== Exercise materials

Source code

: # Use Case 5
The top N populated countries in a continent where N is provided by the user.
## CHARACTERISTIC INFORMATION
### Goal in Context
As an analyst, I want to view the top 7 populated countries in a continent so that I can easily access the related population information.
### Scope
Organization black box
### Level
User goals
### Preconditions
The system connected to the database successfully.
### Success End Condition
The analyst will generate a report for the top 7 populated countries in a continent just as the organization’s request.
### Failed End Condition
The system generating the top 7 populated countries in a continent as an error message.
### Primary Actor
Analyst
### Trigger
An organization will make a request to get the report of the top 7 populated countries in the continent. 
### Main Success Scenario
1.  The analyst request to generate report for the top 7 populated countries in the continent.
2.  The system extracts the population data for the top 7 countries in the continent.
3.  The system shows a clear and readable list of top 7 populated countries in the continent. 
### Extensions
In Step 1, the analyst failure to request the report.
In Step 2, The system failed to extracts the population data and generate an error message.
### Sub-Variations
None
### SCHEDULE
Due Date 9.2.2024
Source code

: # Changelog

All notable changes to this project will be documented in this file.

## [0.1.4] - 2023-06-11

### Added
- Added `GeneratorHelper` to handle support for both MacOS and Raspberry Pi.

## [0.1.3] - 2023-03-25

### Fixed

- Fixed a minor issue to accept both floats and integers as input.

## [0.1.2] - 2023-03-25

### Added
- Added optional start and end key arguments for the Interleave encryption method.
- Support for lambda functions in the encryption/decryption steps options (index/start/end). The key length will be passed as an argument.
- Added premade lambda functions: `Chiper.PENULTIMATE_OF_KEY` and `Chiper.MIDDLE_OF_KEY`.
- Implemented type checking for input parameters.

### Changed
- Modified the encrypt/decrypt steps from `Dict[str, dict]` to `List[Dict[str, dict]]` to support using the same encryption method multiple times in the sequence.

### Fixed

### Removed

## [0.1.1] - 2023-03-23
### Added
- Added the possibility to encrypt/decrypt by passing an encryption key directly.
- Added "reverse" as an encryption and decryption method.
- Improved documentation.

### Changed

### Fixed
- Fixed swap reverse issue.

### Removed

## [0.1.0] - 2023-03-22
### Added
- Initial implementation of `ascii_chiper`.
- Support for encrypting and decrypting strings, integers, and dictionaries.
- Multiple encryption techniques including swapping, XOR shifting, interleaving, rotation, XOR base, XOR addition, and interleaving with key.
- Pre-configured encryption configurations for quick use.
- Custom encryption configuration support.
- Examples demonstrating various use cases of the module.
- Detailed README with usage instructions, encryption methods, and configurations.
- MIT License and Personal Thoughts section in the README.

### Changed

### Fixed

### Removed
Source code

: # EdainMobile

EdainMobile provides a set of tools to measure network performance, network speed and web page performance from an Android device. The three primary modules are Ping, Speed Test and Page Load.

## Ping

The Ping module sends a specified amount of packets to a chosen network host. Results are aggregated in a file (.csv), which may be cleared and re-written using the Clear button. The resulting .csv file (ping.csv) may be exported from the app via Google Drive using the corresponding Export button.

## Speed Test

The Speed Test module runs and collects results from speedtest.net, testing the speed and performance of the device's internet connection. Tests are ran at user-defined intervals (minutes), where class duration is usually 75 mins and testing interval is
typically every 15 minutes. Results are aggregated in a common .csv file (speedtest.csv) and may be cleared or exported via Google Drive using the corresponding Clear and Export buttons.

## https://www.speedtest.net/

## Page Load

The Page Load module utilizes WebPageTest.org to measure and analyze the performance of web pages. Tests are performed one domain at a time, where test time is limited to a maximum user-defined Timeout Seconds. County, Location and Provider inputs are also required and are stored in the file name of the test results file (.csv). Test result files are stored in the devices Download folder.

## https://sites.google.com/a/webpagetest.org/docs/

====
== Exercise materials

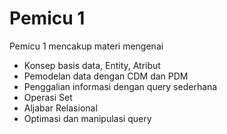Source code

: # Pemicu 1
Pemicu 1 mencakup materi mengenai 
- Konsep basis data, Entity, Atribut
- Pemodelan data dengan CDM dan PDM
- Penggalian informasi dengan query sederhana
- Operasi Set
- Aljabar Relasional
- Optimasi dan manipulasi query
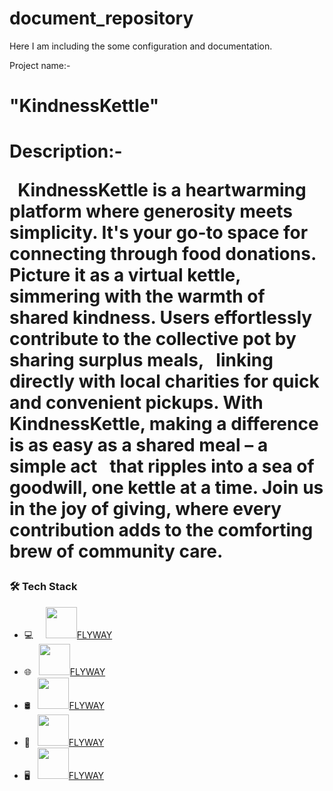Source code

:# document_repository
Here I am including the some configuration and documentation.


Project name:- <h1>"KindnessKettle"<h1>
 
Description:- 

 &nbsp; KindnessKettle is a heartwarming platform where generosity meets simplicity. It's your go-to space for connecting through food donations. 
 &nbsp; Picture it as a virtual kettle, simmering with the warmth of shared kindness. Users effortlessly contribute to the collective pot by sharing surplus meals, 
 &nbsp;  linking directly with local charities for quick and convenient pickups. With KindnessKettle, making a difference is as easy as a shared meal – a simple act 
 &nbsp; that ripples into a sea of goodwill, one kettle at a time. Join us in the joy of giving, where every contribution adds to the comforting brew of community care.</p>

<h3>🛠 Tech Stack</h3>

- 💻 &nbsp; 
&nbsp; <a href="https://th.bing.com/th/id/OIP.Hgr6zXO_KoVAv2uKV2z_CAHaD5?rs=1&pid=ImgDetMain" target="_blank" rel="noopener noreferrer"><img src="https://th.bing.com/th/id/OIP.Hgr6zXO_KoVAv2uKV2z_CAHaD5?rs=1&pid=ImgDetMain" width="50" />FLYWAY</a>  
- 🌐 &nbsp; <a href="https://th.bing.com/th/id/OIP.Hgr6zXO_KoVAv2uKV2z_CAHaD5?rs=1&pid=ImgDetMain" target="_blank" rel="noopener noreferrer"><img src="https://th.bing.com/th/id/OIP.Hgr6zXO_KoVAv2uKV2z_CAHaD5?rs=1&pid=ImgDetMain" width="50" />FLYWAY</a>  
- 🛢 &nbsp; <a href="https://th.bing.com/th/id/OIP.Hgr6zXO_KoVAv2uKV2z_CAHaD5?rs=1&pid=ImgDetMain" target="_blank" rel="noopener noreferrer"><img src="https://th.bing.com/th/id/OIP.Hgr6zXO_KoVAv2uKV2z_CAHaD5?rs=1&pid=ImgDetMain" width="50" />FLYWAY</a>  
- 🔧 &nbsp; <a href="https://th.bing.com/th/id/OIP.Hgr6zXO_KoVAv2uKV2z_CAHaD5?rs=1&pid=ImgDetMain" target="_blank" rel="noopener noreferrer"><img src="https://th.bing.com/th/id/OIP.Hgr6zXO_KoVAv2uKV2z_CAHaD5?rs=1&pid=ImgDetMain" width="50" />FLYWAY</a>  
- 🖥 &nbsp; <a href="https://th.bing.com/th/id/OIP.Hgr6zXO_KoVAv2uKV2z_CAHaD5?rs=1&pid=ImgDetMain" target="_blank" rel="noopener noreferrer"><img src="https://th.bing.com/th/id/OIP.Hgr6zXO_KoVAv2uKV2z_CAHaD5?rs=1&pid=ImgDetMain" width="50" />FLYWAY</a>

====

Find every line above that contains the word "dengan", and return each one.

**Task answer:**
- Pemodelan data dengan CDM dan PDM
- Penggalian informasi dengan query sederhana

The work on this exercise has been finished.